Doch damit nicht genug: Die USA unterstützten Saddam Husseins völkerrechtswidrigen Angriffskrieg gegen den Iran und akzeptierten in den 80er Jahren dessen Giftgaseinsatz sowohl gegen den Iran als auch gegen die Kurden. So titelte beispielsweise Telepolis im August 2013:
“Reagan tolerierte Saddam Husseins Giftgaseinsatz im Iran/Irak-Krieg”.
Und der österreichische Standard titelte ebenfalls im August 2013 zu Husseins Angriffskrieg gegen den Iran:
“Iran-Irak: USA unterstützten Saddam bei Giftgasangriffen”.
Das Verhältnis der NATO – insbesondere der USA und Großbritanniens – zum Irak war damit über Jahrzehnte hinweg bis zum heutigen Tag geprägt von Gewissenlosigkeit, Amoralität, Heuchelei und Doppelmoral. Noam Chomsky, emeritierter MIT-Professor und seit der Zeit des Vietnamkriegs der wohl bedeutendste Kritiker des US-amerikanischen Imperialismus, bringt dies in seinem Buch “Power and Terror” auf den Punkt:
“Wir können Saddam Hussein dämonisieren, müssen aber verschweigen, dass er seine schlimmsten Verbrechen mit amerikanischer und britischer Hilfe verübt hat. Das ist allerdings eine sehr aparte Dämonisierung.”
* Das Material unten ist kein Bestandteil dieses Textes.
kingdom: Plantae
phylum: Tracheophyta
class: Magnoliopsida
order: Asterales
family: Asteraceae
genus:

Immer wieder, so auch im Falle des Irak, paktiert die NATO – und hier vor allem die NATO-Führungsmacht USA – selbst mit brutalsten Diktaturen, wenn es ihren eigensüchtigen geostrategischen und ökonomischen Interessen nützlich erscheint. Und wenn dies zu einem bestimmten Zeitpunkt nicht mehr der Fall ist, dann wird dieser vormalige Verbündete bei Bedarf zum großen Menschheitsverbrecher hochstilisiert (“neuer Hitler” etc.). Und was tun unsere hiesigen “Qualitätsmedien”? Sie reichen zu dieser widerlichen Schmierenkomödie zumeist auch noch ihre Hand.
Nachdem der Irak im Jahre 2003 über keine Massenvernichtungswaffen mehr verfügte (was die US-Regierung, wie Colin Powell 2005 bestätigte, sehr wohl wusste), wurde dieser von Bush wegen eigensüchtiger Motive überfallen: Die USA trachteten nach dem Zugriff auf die irakischen Öl- und Gasvorkommen sowie nach neuen US-Militärbasen im Irak. Dieses US-Verhaltensmuster zeigte sich beispielsweise auch beim Libyenkrieg (2011).
Beide US-geführten Angriffskriege hinterließen für die Bevölkerungen des Iraks und Libyens neben unzähligen Todesopfern und Kriegsverwundeten zerstörte Infrastrukturen (Energie, Transport, Kommunikation etc.) sowie staatliche Strukturen.
Zu Bushs und Blairs Angriffskrieg gegen den Irak stellte der britische Dramatiker Harold Pinter in seiner Nobelpreisrede im Dezember 2005 ganz unmissverständlich fest:
“Wie viele Menschen muss man töten, bis man sich die Bezeichnung verdient hat, ein Massenmörder und Kriegsverbrecher zu sein? Einhunderttausend? Mehr als genug, würde ich meinen. Deshalb ist es nur gerecht, dass Bush und Blair vor den Internationalen Strafgerichtshof kommen.”
Man kann jedoch getrost davon ausgehen: Eher fallen Ostern und Weihnachten auf einen Tag, als dass sich selbst hochkarätige NATO-Kriegs- und Völkerrechtsverbrecher vor dem Internationalen Strafgerichtshof in Den Haag werden verantworten müssen.
Resümee: Bei Bushs und Blairs Irak-Krieg handelte es sich zweifelsfrei um einen völkerrechtswidrigen Angriffskrieg. Dass die heutige Bundesregierung sich weigert, diesen US-Überfall auf den Irak als Angriffskrieg zu bezeichnen, entlarvt ihre gegen Russland zur Schau gestellte moralische Überheblichkeit – frei nach dem Motto “Wir sind immer und stets die Guten!” – als Heuchelei und Doppelmoral.